RICHIESTA A: Nel testo fornito sugli adattatori pata-sata, quanto sono più lenti gli adattatori di djinnZ rispetto all'interfaccia pata nativa della scheda madre?

TESTO FORNITO:
# affidabilità adattatori pata -> sata

## Onip

la settimana scorsa ho cambiato il pc fisso e adesso mi ritrovo con un disco pata da 320Gb che mi dispiace proprio buttare. La mia idea sarebbe quella di trasferirci gentoo ed utilizzare il disco del pc nuovo per windows 7 e partizione dati.

Ora la domanda: ho un adattatore pata->sata che ho utilizzato per copiare i dati dal vecchio al nuovo pc, avete esperienza sull'affidabilità continuativa di un aggeggio del genere? Cioè se io metto gentoo sul pata con l'adattatore rischio che mi si pianti ogni 3 per 2 oppure ci posso andare tranquillo?

grazie

----------

## .:deadhead:.

la nuova mobo non ha connettori ide ?

----------

## Onip

io non ne ho visti, credo proprio di no.

Se mi dici che è altamente improbabile (non sono per niente un hardwarista) ricontrollo. Comunque dall'alimentatore escono solamente fili con prese in stile sata, di questo sono sicuro al 100%

----------

## ago

Non ho esperienza, potresti cmq considerare l'idea, di prendere un box esterno e utilizzarlo come disco dati

----------

## djinnZ

Adattatori di alimentazione sata->AT non ne ho visti (anzi grazie per eventuali segnalazioni), quanto al cavo dati problemi particolari non dovrebbero essercene per un uso normale. Forse se provi a lanciare tre o quattro operazioni di trasferimento massivo si potrebbe impuntare.

----------

## Onip

in un negozio di elettronica qui a parma hanno gli adattatori anche per l'alimentazione.

appena ho tempo provo a montarlo, alla peggio lo uso come (ulteriore) partizione dati

----------

## djinnZ

dimenticavo (lo so che sono arteriosclerotico)... gli adattatori che ho io vanno ma sono molto lenti, circa il 20% in meno rispetto all'interfaccia pata nativa della MB. Vero che è stata una prova giusto per curiosità.

----------

## .:deadhead:.

 *Onip wrote:*   

> io non ne ho visti, credo proprio di no.

  Soccia mi sento vecchio. tra un po' spariranno anche i connettori PS/2 allora.

Mah essendo attaccati tramite un adattatore che cmq non è trasparente, qualcosa di esterno non sarebbe strano se questi dischi non andassero a piena velocità, ma meglio che tenerli spenti ed inutilizzati e/o su box usb.

prova, se non nutri aspettative potrai solo esser sorpreso positivamente  :Wink: 

----------

ESTRATTO DEL DATASET:

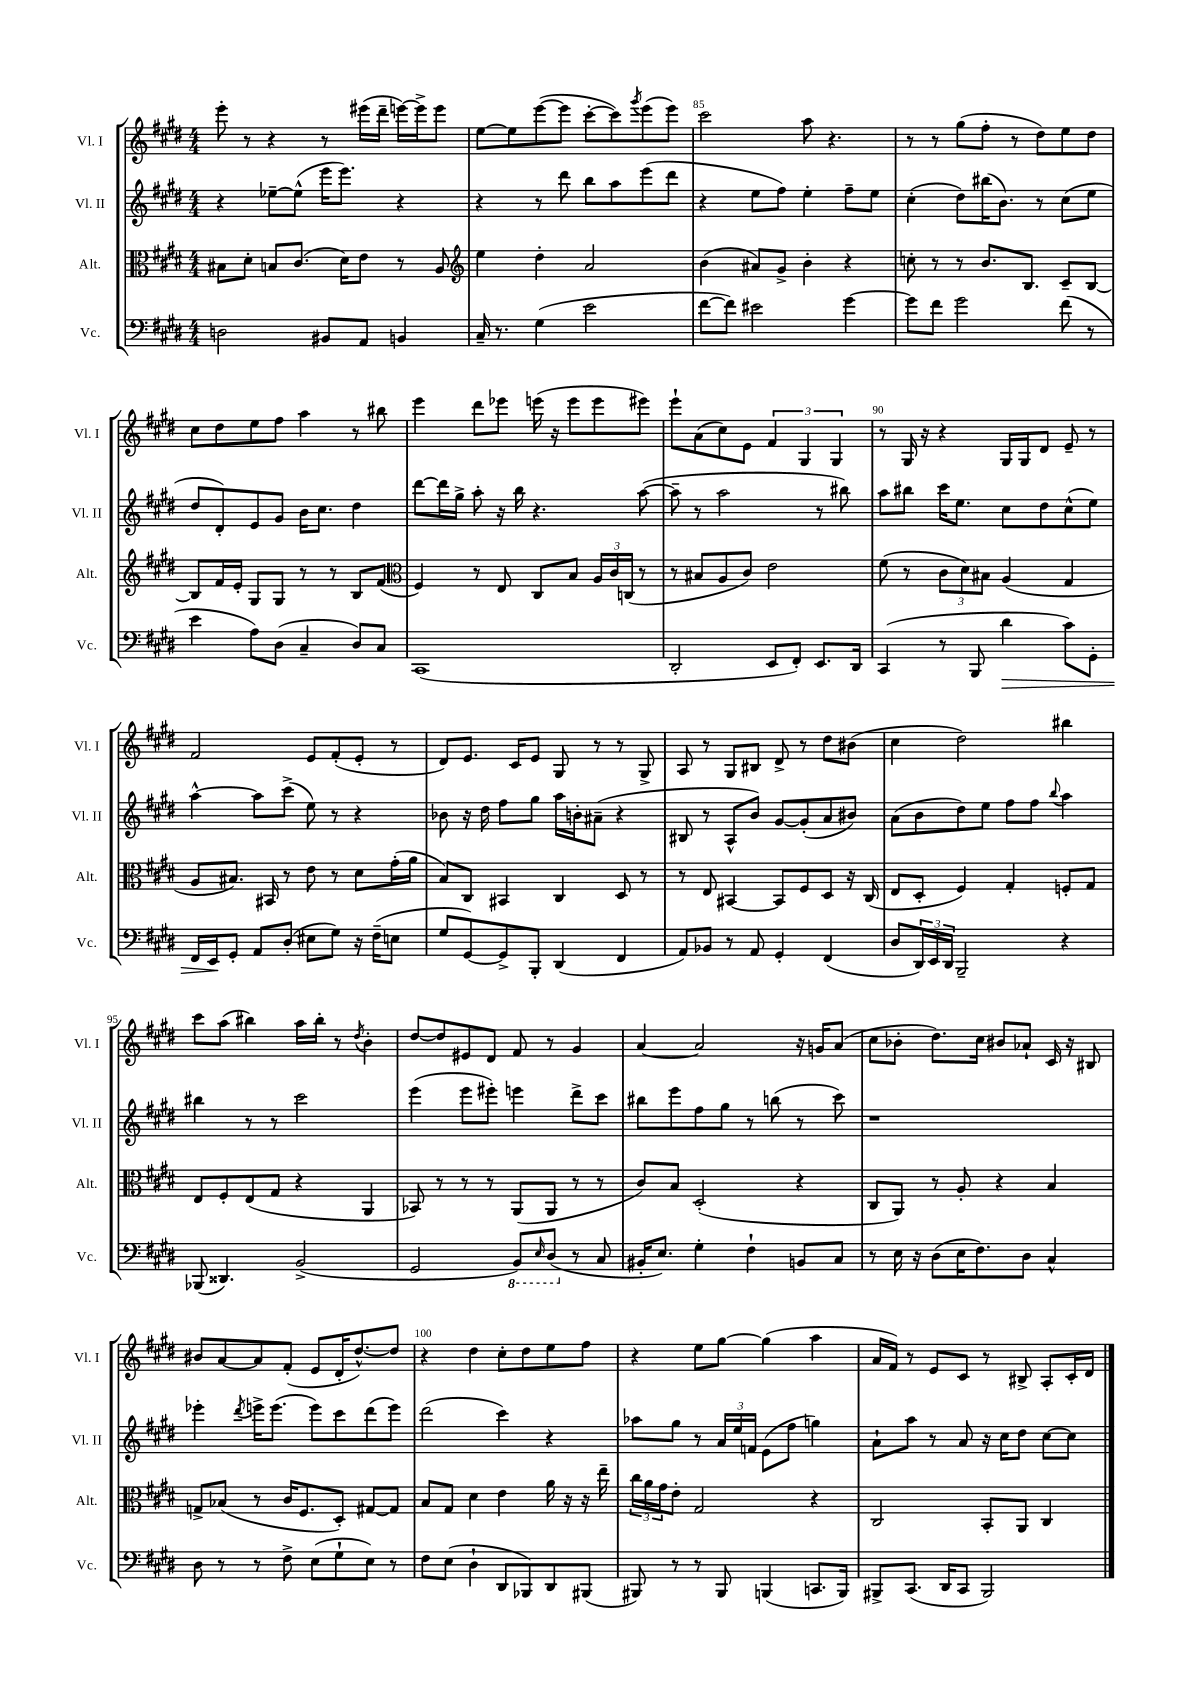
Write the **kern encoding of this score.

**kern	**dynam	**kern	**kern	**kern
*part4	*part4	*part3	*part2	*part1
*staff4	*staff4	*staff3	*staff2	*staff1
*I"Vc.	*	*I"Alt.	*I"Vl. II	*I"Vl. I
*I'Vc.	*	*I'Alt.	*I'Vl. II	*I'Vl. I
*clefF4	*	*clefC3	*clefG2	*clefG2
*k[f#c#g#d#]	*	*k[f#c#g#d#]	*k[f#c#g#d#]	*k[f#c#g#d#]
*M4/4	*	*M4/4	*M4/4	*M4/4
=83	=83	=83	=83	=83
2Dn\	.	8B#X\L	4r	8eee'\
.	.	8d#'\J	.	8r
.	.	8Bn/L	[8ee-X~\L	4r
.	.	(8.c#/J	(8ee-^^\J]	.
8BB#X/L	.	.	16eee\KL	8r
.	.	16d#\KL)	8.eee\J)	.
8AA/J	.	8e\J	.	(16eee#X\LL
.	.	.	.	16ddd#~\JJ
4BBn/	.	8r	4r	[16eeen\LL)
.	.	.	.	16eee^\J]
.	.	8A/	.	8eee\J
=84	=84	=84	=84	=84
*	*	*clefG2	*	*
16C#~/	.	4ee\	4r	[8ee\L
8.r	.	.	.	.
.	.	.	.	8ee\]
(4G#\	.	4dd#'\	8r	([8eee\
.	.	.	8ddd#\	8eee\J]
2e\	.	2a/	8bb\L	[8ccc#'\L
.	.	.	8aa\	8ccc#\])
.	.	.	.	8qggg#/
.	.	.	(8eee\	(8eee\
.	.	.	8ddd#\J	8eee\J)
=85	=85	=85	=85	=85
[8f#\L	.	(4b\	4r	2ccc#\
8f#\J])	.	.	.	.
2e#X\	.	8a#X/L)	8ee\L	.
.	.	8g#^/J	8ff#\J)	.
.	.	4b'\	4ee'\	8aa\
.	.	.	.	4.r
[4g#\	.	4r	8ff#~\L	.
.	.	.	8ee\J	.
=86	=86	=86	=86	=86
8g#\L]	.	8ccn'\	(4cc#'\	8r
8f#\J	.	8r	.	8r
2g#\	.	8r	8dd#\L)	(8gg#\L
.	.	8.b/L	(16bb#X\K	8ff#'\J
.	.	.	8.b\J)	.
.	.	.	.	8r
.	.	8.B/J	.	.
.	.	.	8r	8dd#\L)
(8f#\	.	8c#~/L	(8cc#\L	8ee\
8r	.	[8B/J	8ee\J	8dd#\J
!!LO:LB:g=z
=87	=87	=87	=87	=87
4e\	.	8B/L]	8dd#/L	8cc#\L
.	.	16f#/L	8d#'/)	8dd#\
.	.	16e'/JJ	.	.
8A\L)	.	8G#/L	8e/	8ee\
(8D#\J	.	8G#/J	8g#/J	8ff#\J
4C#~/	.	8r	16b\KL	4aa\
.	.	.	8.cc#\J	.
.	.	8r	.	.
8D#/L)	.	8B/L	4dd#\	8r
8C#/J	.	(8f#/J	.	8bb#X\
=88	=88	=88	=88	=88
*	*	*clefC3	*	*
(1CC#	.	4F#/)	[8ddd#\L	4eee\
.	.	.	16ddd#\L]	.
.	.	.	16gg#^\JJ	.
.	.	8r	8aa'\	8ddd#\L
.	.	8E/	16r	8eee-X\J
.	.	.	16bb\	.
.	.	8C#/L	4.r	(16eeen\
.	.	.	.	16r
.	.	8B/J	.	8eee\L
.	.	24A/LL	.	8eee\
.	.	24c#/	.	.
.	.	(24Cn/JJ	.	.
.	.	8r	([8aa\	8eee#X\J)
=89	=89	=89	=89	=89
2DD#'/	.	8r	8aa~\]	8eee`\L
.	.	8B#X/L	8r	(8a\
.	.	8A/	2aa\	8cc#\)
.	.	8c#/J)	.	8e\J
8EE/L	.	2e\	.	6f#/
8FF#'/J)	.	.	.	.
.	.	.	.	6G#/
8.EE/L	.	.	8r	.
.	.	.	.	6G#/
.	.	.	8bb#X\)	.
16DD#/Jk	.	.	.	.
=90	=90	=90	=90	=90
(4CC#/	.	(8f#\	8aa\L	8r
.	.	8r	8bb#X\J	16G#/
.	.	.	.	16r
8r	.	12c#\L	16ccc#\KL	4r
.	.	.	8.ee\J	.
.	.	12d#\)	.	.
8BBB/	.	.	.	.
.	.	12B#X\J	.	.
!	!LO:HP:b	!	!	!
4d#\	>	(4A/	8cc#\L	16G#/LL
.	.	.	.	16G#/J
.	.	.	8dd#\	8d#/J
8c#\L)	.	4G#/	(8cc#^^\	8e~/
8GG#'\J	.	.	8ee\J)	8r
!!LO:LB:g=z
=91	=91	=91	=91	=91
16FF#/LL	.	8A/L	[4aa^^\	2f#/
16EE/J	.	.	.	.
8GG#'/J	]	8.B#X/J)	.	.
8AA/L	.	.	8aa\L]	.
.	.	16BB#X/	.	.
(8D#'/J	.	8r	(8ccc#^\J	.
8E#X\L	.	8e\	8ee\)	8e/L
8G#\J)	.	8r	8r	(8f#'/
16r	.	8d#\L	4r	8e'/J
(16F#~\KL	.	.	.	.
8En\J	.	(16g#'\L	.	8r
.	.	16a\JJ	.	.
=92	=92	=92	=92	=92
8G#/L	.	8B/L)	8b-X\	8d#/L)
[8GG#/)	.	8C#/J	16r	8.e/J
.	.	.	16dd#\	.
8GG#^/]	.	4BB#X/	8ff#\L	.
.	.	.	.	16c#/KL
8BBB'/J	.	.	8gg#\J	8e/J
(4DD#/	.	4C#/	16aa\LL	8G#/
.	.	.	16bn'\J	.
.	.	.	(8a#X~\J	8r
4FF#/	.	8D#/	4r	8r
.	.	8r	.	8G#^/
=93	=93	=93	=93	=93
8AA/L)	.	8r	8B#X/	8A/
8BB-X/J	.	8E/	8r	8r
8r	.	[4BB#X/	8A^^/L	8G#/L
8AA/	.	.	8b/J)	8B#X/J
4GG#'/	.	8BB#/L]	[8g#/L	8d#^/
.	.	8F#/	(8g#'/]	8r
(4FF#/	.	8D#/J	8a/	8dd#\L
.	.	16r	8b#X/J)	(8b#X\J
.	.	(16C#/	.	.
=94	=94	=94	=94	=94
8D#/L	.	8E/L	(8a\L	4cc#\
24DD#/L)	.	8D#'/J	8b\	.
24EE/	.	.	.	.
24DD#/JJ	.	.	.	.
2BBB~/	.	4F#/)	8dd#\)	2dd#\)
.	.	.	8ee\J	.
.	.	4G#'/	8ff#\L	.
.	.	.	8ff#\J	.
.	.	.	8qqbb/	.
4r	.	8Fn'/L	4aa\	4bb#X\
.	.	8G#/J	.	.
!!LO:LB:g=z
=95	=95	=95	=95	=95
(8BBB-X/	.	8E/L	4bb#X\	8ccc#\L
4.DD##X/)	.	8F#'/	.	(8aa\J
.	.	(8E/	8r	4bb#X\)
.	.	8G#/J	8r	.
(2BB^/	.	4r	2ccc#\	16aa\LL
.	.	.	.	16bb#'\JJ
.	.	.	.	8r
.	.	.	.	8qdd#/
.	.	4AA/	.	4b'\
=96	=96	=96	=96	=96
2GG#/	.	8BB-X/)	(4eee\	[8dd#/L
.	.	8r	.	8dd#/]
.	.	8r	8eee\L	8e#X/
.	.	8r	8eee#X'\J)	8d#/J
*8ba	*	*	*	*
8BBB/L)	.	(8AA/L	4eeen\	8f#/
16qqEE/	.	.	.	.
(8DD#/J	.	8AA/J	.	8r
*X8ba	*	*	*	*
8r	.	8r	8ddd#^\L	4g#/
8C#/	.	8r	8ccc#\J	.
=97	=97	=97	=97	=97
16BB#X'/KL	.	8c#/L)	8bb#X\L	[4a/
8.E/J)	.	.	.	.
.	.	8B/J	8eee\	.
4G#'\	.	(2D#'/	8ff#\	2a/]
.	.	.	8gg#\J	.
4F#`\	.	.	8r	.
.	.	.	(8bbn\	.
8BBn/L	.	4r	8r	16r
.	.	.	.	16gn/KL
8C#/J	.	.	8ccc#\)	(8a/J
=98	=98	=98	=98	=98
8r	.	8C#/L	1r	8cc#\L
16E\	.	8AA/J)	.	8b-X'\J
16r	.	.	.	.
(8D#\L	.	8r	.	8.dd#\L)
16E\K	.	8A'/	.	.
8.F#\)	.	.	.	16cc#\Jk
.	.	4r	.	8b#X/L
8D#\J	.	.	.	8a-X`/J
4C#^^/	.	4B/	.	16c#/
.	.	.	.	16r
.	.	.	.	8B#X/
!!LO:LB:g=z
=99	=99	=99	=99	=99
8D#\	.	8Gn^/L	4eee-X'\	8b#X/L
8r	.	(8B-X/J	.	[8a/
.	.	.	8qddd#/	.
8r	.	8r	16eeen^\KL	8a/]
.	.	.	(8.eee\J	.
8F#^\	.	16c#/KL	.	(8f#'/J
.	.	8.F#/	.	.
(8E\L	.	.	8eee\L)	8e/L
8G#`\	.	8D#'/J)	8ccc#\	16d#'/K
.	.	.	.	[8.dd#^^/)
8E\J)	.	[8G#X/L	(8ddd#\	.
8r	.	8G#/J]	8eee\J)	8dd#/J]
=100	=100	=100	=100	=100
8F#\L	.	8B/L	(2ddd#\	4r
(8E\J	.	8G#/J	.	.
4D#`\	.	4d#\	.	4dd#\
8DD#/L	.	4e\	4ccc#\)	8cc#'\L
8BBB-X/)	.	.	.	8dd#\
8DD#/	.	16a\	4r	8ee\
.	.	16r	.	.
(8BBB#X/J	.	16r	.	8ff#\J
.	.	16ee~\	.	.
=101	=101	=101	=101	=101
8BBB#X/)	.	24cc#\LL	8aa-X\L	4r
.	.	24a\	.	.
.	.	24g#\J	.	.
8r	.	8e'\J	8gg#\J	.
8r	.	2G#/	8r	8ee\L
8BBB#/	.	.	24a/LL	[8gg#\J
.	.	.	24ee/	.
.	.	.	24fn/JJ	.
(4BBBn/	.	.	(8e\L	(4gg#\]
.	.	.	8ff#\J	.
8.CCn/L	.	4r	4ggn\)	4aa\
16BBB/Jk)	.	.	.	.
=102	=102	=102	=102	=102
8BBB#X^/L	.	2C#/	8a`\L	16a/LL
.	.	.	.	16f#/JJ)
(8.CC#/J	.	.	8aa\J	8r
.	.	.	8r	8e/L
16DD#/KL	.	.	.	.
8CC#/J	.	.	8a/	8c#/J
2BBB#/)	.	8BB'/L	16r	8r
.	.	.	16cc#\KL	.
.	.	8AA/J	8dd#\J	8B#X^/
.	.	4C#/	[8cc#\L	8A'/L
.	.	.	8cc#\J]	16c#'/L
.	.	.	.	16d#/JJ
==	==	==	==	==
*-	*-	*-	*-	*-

RICHIESTA B: Quante righe delle voci contengono la stringa "kern"? Conta le maiuscole e le minuscole come diverse e scrivi soltanto il numero.

SOLUZIONE A: Circa il 20% in meno.

SOLUZIONE B: 2